Project

General

Profile

Actions

Bug #18027

closed

[crunch-run] upload failed (singularity)

Added by Ward Vandewege over 3 years ago. Updated almost 3 years ago.

Status:
Resolved
Priority:
Normal
Assigned To:
Category:
Crunch
Target version:
Story points:
-
Release relationship:
Auto

Description

From https://dev.arvados.org/issues/17755#note-27 ===================================================================================================
The 3rd failure is puzzling, if you check stderr it actually did run to the end, but failed the upload.
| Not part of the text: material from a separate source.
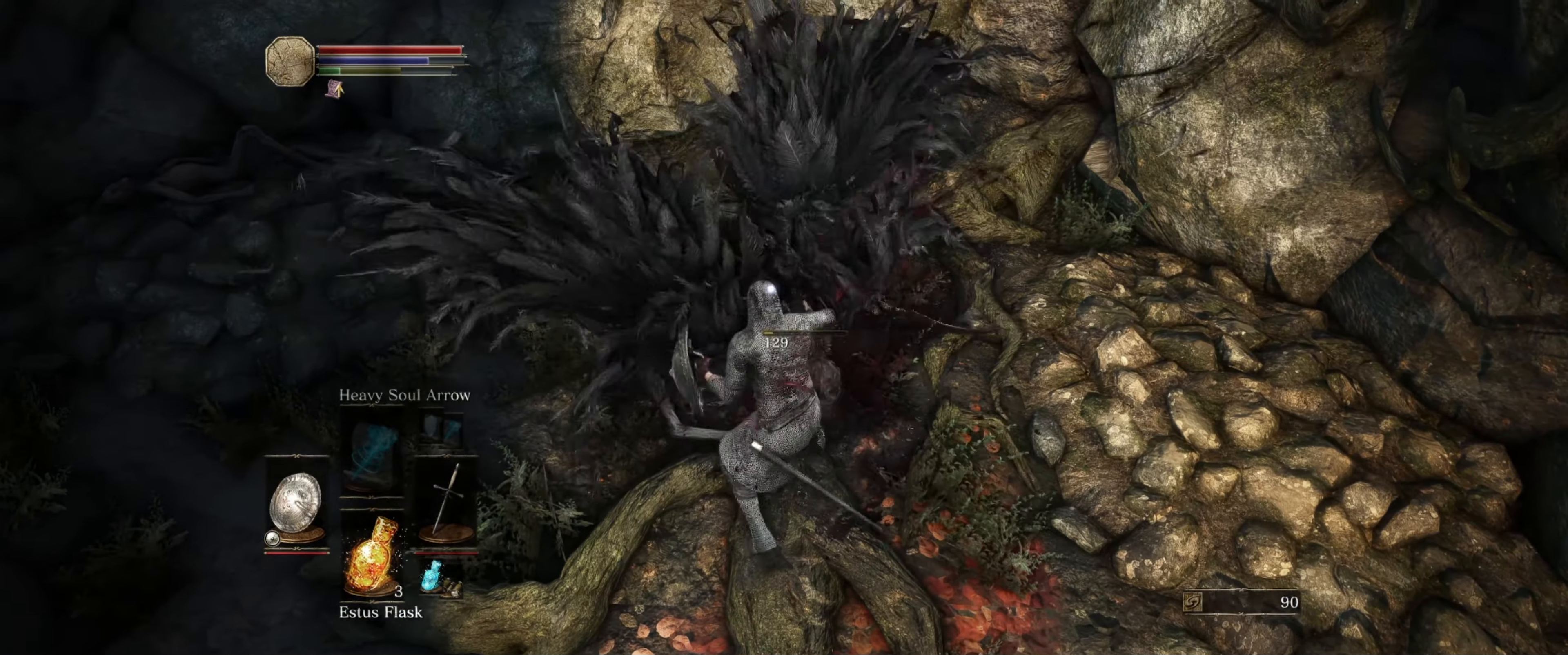
{"buttons": [], "left_stick": "center", "right_stick": "center", "events": []}
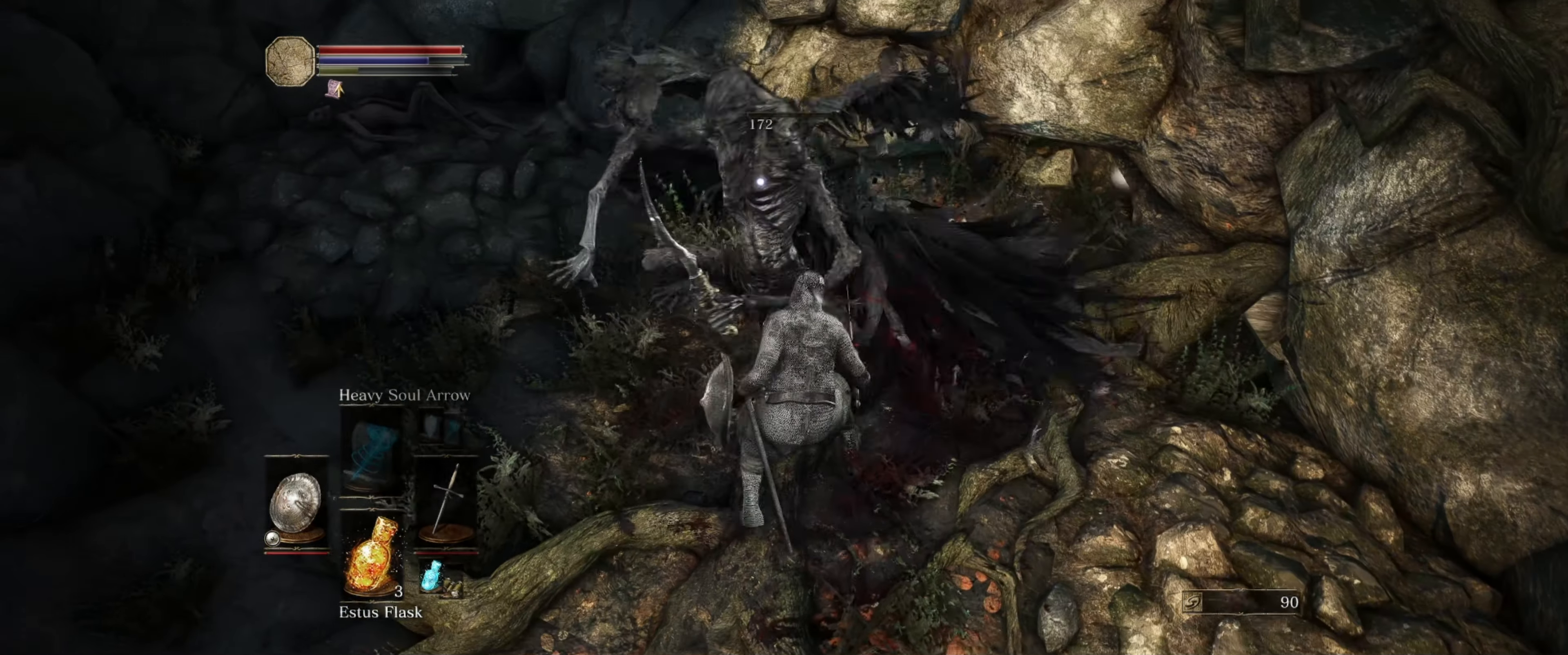
{"buttons": [], "left_stick": "center", "right_stick": "center", "events": []}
This happened after the intervention of being stuck in queued state and killing the compute node.

2021-08-07T00:08:37.343893355Z Executing container 'tordo-dz642-xm3fbl5he5o2aul'
...
2021-08-07T00:08:39.823076366Z Waiting for container to finish
2021-08-07T00:10:47.551657400Z error in CaptureOutput: error scanning files to copy to output: lstat "/var/spool/cwl": lstat /tmp/crunch-run.tordo-dz642-xm3fbl5he5o2aul.609138299/tmp536330368: no such file or directory
2021-08-07T00:10:47.568368336Z Cancelled


Subtasks 2 (0 open2 closed)

Task #18035: Review 18027-unmount-fuseResolvedTom Clegg09/03/2021Actions
Task #18119: Review 18027-boot-probe-commandResolvedTom Clegg09/03/2021Actions

Related issues 2 (0 open2 closed)

Related to Arvados - Idea #17755: Test singularity support on a cloud cluster by running some real workflowsResolvedWard Vandewege09/03/2021Actions
Related to Arvados - Bug #18026: [singularity] crunch-run image cache race conditionResolvedPeter Amstutz08/24/2021Actions
Actions #1

Updated by Ward Vandewege over 3 years ago

  • Description updated (diff)
Actions #2

Updated by Ward Vandewege over 3 years ago

  • Related to Idea #17755: Test singularity support on a cloud cluster by running some real workflows added
Actions #3

Updated by Peter Amstutz over 3 years ago

  • Category set to Crunch
Actions #4

Updated by Peter Amstutz over 3 years ago

  • Assigned To set to Peter Amstutz
Actions #5

Updated by Peter Amstutz over 3 years ago

  • Related to Bug #18026: [singularity] crunch-run image cache race condition added
Actions #6

Updated by Peter Amstutz over 3 years ago

  • Target version changed from 2021-09-01 sprint to 2021-09-15 sprint
Actions #7

Updated by Peter Amstutz over 3 years ago

  • Assigned To deleted (Peter Amstutz)
Actions #8

Updated by Peter Amstutz over 3 years ago

  • Assigned To set to Tom Clegg
Actions #9

Updated by Tom Clegg over 3 years ago

This is a tordo image / configuration bug.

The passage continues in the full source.